[Human pose images with coordinates]
▶

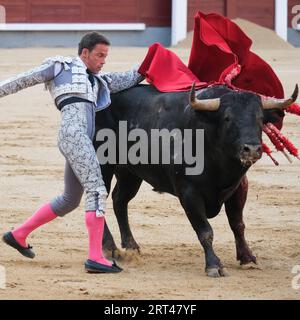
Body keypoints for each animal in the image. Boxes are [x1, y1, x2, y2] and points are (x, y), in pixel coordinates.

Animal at [94, 84, 298, 276]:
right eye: (227, 118)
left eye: (260, 118)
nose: (252, 149)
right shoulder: (189, 193)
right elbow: (205, 231)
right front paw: (214, 265)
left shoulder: (237, 187)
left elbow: (238, 224)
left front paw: (247, 257)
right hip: (103, 165)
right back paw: (109, 248)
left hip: (130, 172)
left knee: (120, 200)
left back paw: (131, 246)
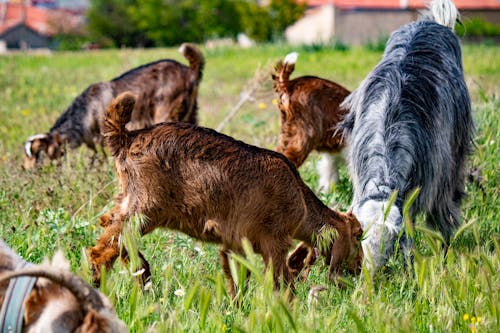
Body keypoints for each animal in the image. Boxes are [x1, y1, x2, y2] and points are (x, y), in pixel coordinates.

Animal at [24, 42, 204, 169]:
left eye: (37, 153)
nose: (27, 170)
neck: (87, 110)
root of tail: (190, 71)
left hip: (166, 111)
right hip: (190, 113)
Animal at [89, 92, 364, 296]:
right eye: (358, 235)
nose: (360, 268)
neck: (300, 199)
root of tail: (128, 136)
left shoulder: (235, 245)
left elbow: (238, 282)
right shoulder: (275, 242)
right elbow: (282, 283)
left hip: (130, 206)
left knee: (117, 241)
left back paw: (140, 277)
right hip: (144, 209)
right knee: (103, 250)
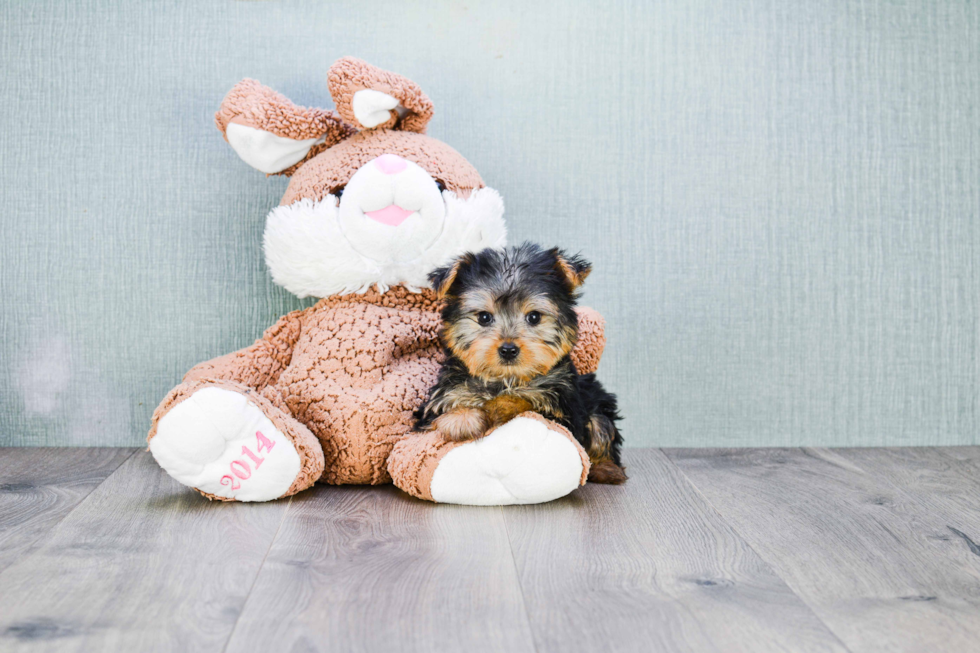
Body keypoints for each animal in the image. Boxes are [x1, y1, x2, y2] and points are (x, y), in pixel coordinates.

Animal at [414, 242, 628, 482]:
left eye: (534, 317)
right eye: (484, 317)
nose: (508, 350)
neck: (506, 378)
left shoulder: (564, 411)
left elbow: (528, 400)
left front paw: (500, 406)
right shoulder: (440, 399)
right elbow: (440, 414)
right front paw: (461, 419)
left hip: (598, 404)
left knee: (602, 427)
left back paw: (607, 469)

◀

Description of the task – Write the data above out again exactly, every line of it, and exclude the pictures.

Result of the task –
Body keypoints for each animal in the image. Boxes are [x1, y1, x2, y2] and points are (x, y), in pixel coordinates.

Animal at [94, 84, 298, 276]:
right eye: (227, 118)
left eye: (260, 118)
nose: (252, 149)
right shoulder: (189, 193)
right elbow: (205, 231)
right front paw: (214, 265)
left shoulder: (237, 187)
left elbow: (238, 224)
left front paw: (247, 257)
right hip: (103, 165)
right back paw: (109, 248)
left hip: (130, 172)
left knee: (120, 200)
left back paw: (131, 246)
Body keypoints for each animal in the image. Boxes are [x1, y1, x2, y2] and points are (x, y), in pixel coordinates.

Animal at [24, 42, 204, 169]:
left eye: (37, 153)
nose: (27, 170)
neck: (87, 110)
root of tail: (190, 71)
left hip: (166, 111)
right hip: (190, 113)
Animal at [89, 92, 364, 296]:
right eye: (358, 235)
nose: (360, 268)
neck: (300, 199)
root of tail: (128, 136)
left shoulder: (235, 245)
left elbow: (238, 282)
right shoulder: (275, 242)
right elbow: (282, 283)
left hip: (130, 206)
left knee: (117, 241)
left back paw: (140, 277)
right hip: (144, 209)
right knee: (103, 250)
Body keypoints for each animal in the image. Boxes are [x1, y1, x2, y2] and points are (x, y), in pixel coordinates.

Animal at [414, 242, 628, 482]:
left eye: (534, 317)
right eye: (484, 317)
nose: (508, 350)
neck: (506, 378)
left shoulder: (564, 411)
left elbow: (528, 400)
left front paw: (500, 406)
right shoulder: (440, 399)
right elbow: (440, 414)
right front paw: (461, 419)
left hip: (598, 404)
left knee: (602, 427)
left back paw: (607, 469)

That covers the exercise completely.